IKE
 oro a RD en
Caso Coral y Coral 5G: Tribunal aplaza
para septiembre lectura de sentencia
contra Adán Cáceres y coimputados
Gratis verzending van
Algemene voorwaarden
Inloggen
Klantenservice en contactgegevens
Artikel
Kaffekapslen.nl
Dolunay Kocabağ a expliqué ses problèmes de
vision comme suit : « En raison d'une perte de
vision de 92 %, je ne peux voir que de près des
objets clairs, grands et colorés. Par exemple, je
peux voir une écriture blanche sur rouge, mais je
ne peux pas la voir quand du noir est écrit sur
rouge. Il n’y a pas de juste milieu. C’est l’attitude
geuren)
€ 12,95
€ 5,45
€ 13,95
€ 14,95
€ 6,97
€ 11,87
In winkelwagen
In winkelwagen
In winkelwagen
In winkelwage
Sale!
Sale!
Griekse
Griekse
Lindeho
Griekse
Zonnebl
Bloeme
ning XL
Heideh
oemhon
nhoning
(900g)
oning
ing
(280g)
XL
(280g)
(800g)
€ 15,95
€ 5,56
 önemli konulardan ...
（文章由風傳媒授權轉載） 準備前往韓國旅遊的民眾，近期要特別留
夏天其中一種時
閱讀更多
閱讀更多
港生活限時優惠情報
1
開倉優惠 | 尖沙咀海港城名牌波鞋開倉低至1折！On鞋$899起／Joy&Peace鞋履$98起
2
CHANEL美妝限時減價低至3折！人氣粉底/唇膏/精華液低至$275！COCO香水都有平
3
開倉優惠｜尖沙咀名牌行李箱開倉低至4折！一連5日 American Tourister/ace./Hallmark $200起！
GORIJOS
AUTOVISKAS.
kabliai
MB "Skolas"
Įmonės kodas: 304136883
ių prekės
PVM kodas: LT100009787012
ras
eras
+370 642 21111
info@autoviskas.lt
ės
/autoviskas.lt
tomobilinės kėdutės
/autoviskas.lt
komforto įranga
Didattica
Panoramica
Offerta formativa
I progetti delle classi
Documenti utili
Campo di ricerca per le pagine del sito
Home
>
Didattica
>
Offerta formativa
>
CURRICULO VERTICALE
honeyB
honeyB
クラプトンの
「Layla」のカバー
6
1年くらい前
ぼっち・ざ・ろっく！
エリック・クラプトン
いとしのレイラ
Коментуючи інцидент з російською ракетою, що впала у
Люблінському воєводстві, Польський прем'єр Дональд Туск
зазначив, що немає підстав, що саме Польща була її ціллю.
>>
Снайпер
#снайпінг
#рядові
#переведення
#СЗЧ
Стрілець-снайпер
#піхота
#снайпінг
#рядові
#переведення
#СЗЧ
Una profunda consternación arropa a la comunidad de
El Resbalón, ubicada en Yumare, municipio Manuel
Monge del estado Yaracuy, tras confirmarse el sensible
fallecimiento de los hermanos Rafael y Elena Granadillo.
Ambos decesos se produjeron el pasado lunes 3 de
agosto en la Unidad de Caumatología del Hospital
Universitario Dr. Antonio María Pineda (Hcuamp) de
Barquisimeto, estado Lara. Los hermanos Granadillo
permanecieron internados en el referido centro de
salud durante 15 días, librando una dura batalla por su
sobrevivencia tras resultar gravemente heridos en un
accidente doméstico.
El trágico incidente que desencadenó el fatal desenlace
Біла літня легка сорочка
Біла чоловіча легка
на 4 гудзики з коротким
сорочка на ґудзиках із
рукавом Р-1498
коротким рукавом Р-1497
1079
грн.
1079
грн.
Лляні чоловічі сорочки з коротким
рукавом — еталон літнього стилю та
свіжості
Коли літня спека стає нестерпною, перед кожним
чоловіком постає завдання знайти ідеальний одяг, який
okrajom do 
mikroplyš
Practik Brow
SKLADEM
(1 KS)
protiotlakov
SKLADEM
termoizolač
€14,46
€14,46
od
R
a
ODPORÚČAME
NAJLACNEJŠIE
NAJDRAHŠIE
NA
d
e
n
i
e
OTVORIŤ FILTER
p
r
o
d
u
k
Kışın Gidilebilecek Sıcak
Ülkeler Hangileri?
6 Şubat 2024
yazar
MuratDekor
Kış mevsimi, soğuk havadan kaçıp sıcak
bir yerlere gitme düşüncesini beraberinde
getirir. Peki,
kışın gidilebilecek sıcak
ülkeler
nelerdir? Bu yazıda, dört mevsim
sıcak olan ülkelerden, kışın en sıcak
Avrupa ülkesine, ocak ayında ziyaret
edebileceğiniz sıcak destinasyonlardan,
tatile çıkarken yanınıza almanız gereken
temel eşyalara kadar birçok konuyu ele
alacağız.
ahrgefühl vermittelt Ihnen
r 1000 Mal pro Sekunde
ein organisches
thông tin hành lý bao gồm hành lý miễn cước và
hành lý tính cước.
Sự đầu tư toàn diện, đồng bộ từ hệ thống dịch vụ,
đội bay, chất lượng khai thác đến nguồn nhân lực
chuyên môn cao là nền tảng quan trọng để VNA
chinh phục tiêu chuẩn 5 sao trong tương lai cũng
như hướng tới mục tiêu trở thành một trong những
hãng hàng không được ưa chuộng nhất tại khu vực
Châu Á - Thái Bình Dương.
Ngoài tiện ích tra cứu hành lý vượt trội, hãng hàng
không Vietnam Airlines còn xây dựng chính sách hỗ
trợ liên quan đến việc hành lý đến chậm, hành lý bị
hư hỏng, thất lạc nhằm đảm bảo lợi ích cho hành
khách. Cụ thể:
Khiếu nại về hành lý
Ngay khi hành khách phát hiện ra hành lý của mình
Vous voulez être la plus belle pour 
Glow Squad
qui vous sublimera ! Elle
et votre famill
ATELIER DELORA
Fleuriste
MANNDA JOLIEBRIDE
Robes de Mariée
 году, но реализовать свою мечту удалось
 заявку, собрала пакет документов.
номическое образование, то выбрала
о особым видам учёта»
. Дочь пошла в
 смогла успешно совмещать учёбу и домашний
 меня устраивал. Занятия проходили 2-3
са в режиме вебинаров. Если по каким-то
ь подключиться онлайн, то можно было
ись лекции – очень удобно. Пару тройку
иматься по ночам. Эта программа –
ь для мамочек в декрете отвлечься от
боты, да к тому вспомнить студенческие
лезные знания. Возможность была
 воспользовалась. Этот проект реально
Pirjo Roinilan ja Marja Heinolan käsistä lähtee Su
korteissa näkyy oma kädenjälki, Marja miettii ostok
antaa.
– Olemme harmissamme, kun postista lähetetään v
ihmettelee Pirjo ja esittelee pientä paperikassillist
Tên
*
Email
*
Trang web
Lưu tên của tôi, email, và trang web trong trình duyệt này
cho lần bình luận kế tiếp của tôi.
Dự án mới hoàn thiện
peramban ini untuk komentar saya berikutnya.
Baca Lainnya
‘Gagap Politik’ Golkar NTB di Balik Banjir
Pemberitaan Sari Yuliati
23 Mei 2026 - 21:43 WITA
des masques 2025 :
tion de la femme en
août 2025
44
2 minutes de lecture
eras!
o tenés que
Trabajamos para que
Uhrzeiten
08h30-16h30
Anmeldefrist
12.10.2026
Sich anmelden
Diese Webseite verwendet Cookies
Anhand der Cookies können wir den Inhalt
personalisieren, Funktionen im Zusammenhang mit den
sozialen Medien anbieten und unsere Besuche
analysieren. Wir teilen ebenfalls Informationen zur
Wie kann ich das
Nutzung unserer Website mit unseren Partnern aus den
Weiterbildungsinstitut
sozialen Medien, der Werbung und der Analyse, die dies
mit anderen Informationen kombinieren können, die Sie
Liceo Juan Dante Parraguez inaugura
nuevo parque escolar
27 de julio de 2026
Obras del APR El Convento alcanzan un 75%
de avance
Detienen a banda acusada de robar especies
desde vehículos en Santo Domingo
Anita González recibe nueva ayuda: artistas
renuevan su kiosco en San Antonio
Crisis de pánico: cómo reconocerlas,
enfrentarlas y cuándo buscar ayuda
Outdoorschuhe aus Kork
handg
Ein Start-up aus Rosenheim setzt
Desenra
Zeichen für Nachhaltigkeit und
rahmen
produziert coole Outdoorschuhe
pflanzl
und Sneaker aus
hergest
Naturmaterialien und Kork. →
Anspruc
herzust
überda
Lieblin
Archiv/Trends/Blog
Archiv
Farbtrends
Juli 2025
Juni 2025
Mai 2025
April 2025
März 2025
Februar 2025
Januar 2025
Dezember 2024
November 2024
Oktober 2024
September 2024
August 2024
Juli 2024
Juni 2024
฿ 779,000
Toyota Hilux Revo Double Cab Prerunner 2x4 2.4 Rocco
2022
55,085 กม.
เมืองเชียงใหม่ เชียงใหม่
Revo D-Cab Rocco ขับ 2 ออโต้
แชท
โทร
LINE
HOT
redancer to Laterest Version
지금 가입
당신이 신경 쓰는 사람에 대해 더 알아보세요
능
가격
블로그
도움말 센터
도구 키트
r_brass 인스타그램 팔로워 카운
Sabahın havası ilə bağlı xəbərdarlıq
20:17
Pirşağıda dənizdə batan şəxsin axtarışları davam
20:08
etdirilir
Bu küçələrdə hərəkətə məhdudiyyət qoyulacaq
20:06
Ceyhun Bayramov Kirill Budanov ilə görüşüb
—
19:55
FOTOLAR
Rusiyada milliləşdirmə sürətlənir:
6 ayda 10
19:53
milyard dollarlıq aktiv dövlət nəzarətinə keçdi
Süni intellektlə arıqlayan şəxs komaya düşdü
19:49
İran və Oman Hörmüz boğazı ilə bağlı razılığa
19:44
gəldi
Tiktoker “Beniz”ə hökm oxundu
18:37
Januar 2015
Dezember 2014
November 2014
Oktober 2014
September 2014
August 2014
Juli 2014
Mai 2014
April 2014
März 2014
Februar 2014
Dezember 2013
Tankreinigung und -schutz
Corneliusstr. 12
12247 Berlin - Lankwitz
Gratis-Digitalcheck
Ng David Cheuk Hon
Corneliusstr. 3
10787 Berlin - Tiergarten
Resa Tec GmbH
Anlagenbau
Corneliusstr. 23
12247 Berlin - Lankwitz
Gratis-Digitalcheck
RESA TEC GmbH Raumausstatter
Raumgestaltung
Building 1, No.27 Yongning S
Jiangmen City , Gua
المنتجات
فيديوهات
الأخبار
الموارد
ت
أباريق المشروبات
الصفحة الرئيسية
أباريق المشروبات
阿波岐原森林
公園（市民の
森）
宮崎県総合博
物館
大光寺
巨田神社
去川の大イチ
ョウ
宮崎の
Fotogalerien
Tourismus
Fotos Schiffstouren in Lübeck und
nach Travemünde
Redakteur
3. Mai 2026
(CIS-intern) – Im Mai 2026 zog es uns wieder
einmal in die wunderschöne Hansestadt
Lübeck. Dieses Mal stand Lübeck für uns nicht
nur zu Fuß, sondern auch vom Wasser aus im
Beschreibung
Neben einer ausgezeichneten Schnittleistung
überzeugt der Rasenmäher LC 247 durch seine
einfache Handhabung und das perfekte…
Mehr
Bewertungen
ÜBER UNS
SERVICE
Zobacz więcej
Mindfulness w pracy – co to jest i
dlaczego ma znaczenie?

----------------

Go through the records above and copy each line where "Corneliusstr" is found.

Corneliusstr. 12
Corneliusstr. 3
Corneliusstr. 23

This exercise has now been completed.